Published by the Students of Johns Hopkins since 1896
December 4, 2023

Taylor Swift’s Red is the perfect fall album

By MADELYN KYE | November 9, 2023



Kye contends that nostalgia plays a significant role in the association of Red with the fall.

When I think of Taylor Swift’s album Red, a few things come to mind. Structurally, I think of how the album demonstrated Swift’s potential to segue from country to pop, offering hits like “I Knew You Were Trouble” and “We Are Never Ever Getting Back Together.” Beyond this, though, I think of the personal memories I have associated with Red: a November run on Cape Cod with leaves crunching under my feet and “Starlight” blasting from my headphones, listening to “Holy Ground” with the distance to finally look back fondly on a relationship, playing “Begin Again” after a promising Wednesday morning coffee date. 

Clearly, Red is the perfect soundtrack for a number of things, tackling themes of love, heartbreak and nostalgia through its evocative lyrics. But how has Red managed to solidify itself as a “fall” album? Sure, part of this can be attributed to the timing of the album’s release, with Red being released on October 22, 2012 and Red (Taylor’s Version) being released on November 12, 2021. Allowing listeners to experience Red as a newly released album in the fall has almost certainly contributed to our age group’s association of Red with the season. 

Beyond this, the release of Red (Taylor’s Version) added an element of nostalgia to the album for old fans.
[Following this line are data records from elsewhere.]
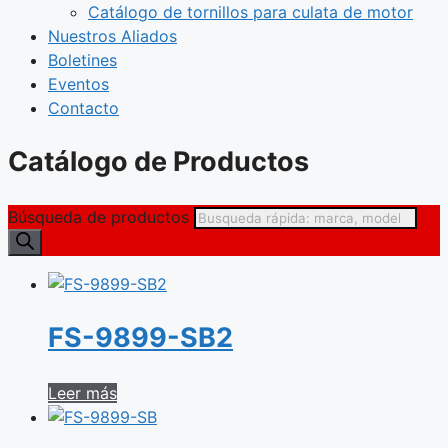
Catálogo de tornillos para culata de motor
Nuestros Aliados
Boletines
Eventos
Contacto
Catálogo de Productos
Búsqueda de productos
FS-9899-SB2
Leer más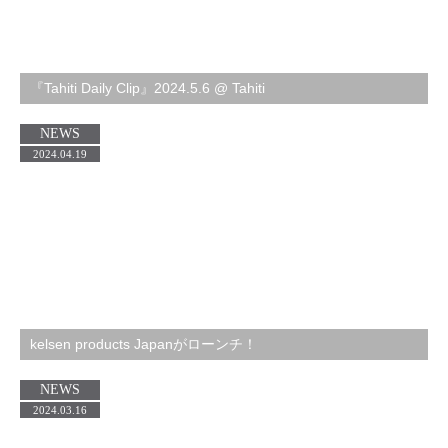
『Tahiti Daily Clip』2024.5.6 @ Tahiti
NEWS
2024.04.19
kelsen products Japanがローンチ！
NEWS
2024.03.16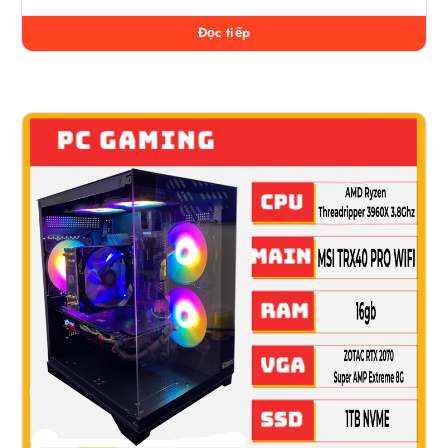
Đọc tiếp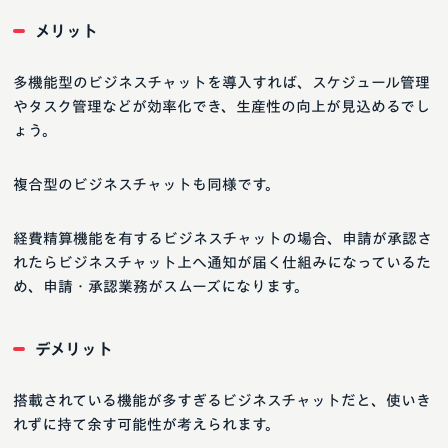
メリット
多機能型のビジネスチャットを導入すれば、スケジュール管理
やタスク管理などが効率化でき、生産性の向上が見込めるでし
ょう。
複合型のビジネスチャットも同様です。
経費精算機能を有するビジネスチャットの場合、申請が承認さ
れたらビジネスチャット上へ通知が届く仕組みになっているた
め、申請・承認業務がスムーズになります。
デメリット
搭載されている機能が多すぎるビジネスチャットだと、使いき
れずに持て余す可能性が考えられます。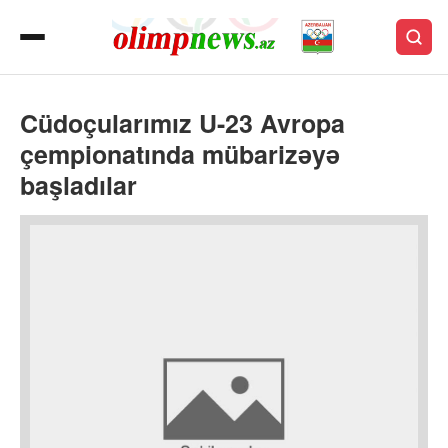
Cüdoçularımız U-23 Avropa
çempionatında mübarizəyə
başladılar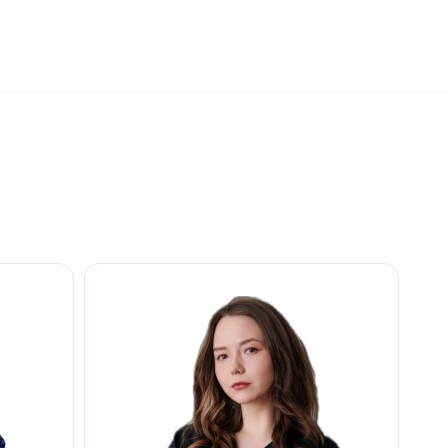
+7 (495) 032-70-77
работаем круглосуточно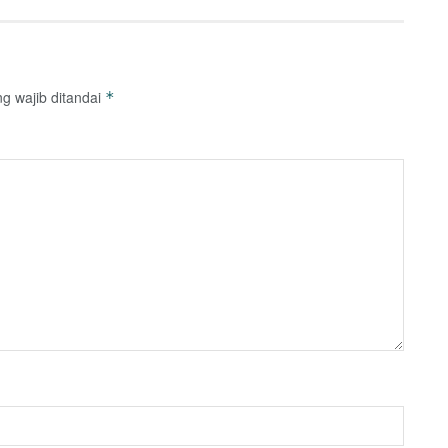
g wajib ditandai
*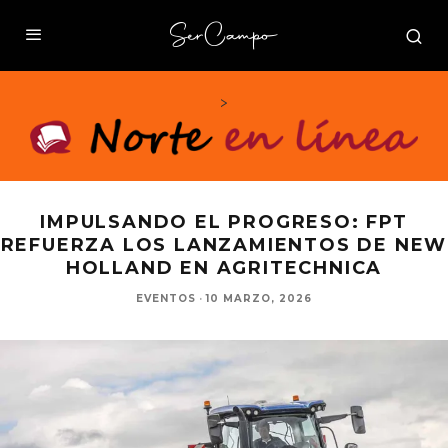
>
IMPULSANDO EL PROGRESO: FPT
REFUERZA LOS LANZAMIENTOS DE NEW
HOLLAND EN AGRITECHNICA
EVENTOS
·
10 MARZO, 2026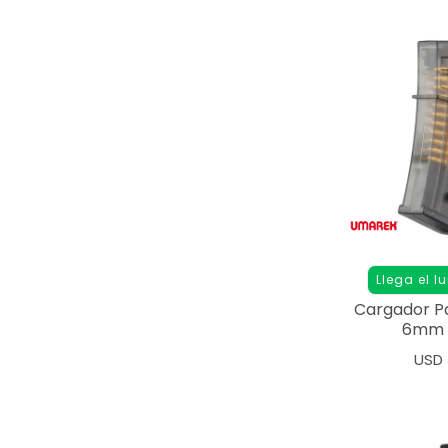
Llega el l
Cargador P
6mm A
USD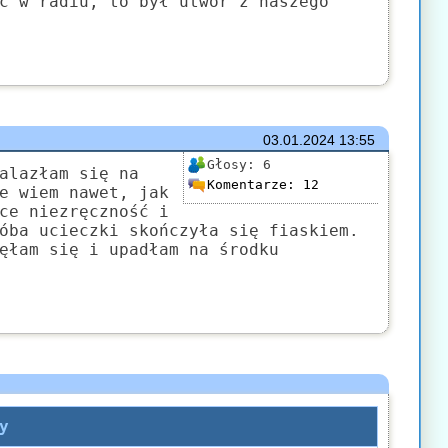
ć w radiu, to był utwór z naszego
03.01.2024
13:55
Głosy:
6
alazłam się na
Komentarze:
12
e wiem nawet, jak
ce niezręczność i
óba ucieczki skończyła się fiaskiem.
ęłam się i upadłam na środku
y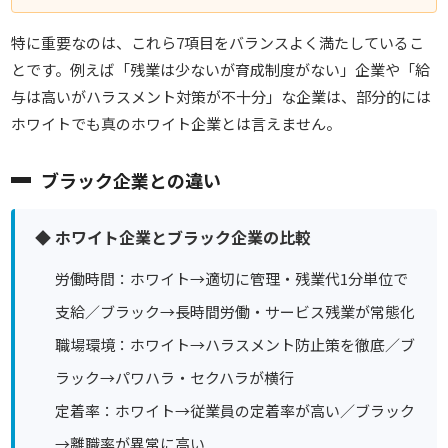
特に重要なのは、これら7項目を
バランスよく満たしているこ
とです。例えば「残業は少ないが育成制度がない」企業や「給
与は高いがハラスメント対策が不十分」な企業は、部分的には
ホワイトでも真のホワイト企業とは言えません。
ブラック企業との違い
◆ ホワイト企業とブラック企業の比較
労働時間：ホワイト→適切に管理・残業代1分単位で
支給／ブラック→長時間労働・サービス残業が常態化
職場環境：ホワイト→ハラスメント防止策を徹底／ブ
ラック→パワハラ・セクハラが横行
定着率：ホワイト→従業員の定着率が高い／ブラック
→離職率が異常に高い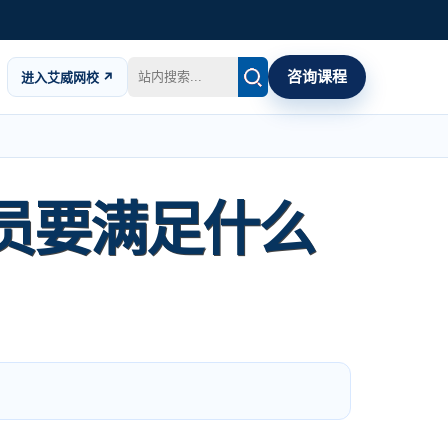
咨询课程
进入艾威网校 ↗
的学员要满足什么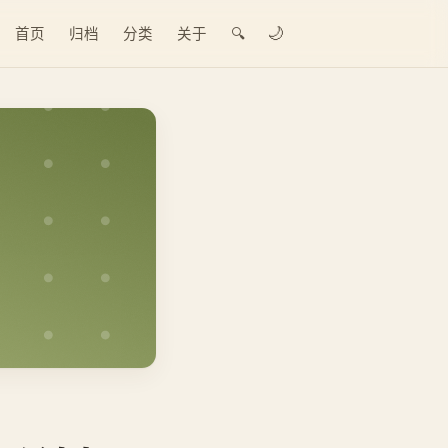
🌙
首页
归档
分类
关于
🔍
Nostalgia is already something we associate with fall, sipping coffee and reflecting on how quickly spring faded into summer into fall, but by offering fans a new version of an old album, Swift capitalized on this factor.

This effect was amplified by the inclusion of previously unreleased songs. In particular, Red’s inclusion of “All Too Well (10 Minute Version)” — and the release of a corresponding short film — added to the excitement, nostalgia and, perhaps most importantly, fall vibes.

“All Too Well,” arguably more than any other song on Red, best encapsulates the overall fall mood of the album. In both the original version (which clocks in at about 5 minutes and 30 seconds) and the 10-minute version, Swift utilizes evocative lyrics to describe a tumultuous relationship with an older man, widely believed to be actor Jake Gyllenhaal. 

The song taps into the nostalgia we associate with fall, referencing memory in the chorus with the striking line, “I remember it all too well,” while offering specific and poignant scenes throughout the verses. The opening of the song does an exceptional job establishing two key components: First, Swift is reflecting on a past relationship and second, she largely associates that relationship with the fall and winter months. To accomplish the former, she references that the relationship is “long gone and that magic’s not here no more” in the pre-chorus. To accomplish the latter, she incorporates details about cold air, leaving behind a scarf and autumn leaves within the first verse. In short, the song’s focus on a relationship that occurred as fall turned to winter crafts the sort of mood we all associate with this time of year. 

Over the course of the rest of the song — in particular, in “All Too Well (10 Minute Version) — Swift further employs seasonal imagery. In this version, the song more clearly explores winter in addition to fall, referencing her 21st birthday, the “city’s barren cold” and how she “still remember[s] the first fall of snow.” With this in mind, it makes sense that, in addition to simply exploring how a relationship composed of both beautiful and haunting moments fell apart, the song addresses the passage of time through the shifts in seasons.

For me, Red truly is the ideal album for fall. It’s one that I listened to as a child and now again as an adult. It’s one that I continue to find new ways to relate to as I experience moments similar to the ones Swift describes, whether I’m feeling lost in my early 20s (shoutout to “Nothing New”) or “getting lost upstate” (as is referenced in “All Too Well”).